Zu begrüßen ist auch, dass der Täter-Opfer-Ausgleich in diesem Konzept eine größere Berücksichtigung findet. Das dient dem Opferschutz. Die SPD-Landtagsfraktion begrüßt das ausdrücklich.
Die Evaluierung der beiden bereits seit 1999 in Bad Cannstatt, Baden-Württemberg, existierenden Einrichtungen hat eindrucksvoll bewiesen, dass die Verfahrensdauer auf diesem Weg erheblich zu verkürzen ist. Sie hat aber auch ergeben,dass es nicht allein um eine Beschleunigung geht. Es geht auch darum, bei der staatlichen und kommunalen Reaktion auf Straftaten die gesamte Lebenssituation der Jugendlichen einzubeziehen. Das ist gerade der Vorteil der Zusammenführung der einzelnen Ämter und Behörden.
Da sich das Konzept bewährt hat – Herr Kollege Klein hat es gesagt –, würden wir es gerne an zwei Standorten erproben: in Nord- und Südhessen. Wir glauben nämlich, dass die Bekämpfung der Jugendkriminalität sehr schnell in Angriff genommen werden sollte.
Darüber hinaus wollen wir eine feste Beteiligung und Einbeziehung der freien Träger.Auch das haben wir in unserem Antrag noch einmal klargestellt. Ich glaube aber, dass wir uns da einigen.
Aber das Ganze geht nicht ohne Personal. Das hat der Herr Minister in seinen Bericht auch ausgeführt. Bei den Staatsanwaltschaften gibt es ein Problem.Dort steht nämlich, dass die Mitarbeiter „hälftig“ aus dem vorhandenen Personal rekrutiert werden können. Das sehen wir nicht so. Die Staatsanwälte in Hessen haben eine Arbeitsbelastung von 160 %. Das geht also nicht, ohne weiteres Personal bei den Staatsanwaltschaften einzustellen. Darauf werden wir dringen.

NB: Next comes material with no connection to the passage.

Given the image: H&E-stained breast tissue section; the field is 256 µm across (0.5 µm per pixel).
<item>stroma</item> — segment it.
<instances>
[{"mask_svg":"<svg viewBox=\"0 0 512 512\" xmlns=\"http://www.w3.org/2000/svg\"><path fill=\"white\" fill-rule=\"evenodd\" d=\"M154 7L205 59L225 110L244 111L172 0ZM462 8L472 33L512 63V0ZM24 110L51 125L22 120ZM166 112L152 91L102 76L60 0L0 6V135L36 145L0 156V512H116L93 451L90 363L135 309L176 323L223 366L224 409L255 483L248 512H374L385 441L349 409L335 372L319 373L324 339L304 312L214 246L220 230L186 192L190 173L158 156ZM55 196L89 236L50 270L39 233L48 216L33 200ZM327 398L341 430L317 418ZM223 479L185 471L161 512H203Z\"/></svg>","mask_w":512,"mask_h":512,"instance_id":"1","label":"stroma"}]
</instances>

Ich komme zum Schluss.– Ich erlaube mir,dem Herrn Minister noch einen guten Rat mit auf den Weg zu geben. Herr Minister, den meine ich sehr ernst. In das gewählte Verfahren haben Sie die Beteiligten, insbesondere das Jugendamt der Stadt Frankfurt, leider erst sehr spät einbezogen. Sie haben sie erst einbezogen, nachdem es in der Zeitung gestanden hat. Man konnte gestern in der „FAZ“ lesen,dass es dadurch große Probleme mit Verzögerungen gibt.
Herr Minister, ich kann Ihnen nur den Rat geben, die Beteiligten einzubeziehen, sie bei der Verwirklichung des Konzepts mitzunehmen. Deswegen werden wir im Ausschuss beantragen, eine Anhörung mit den Beteiligten durchzuführen. Herr Justizminister, vielleicht sollten Sie sich dann wieder häufiger im Justizministerium als im Kultusministerium blicken lassen. – Vielen Dank.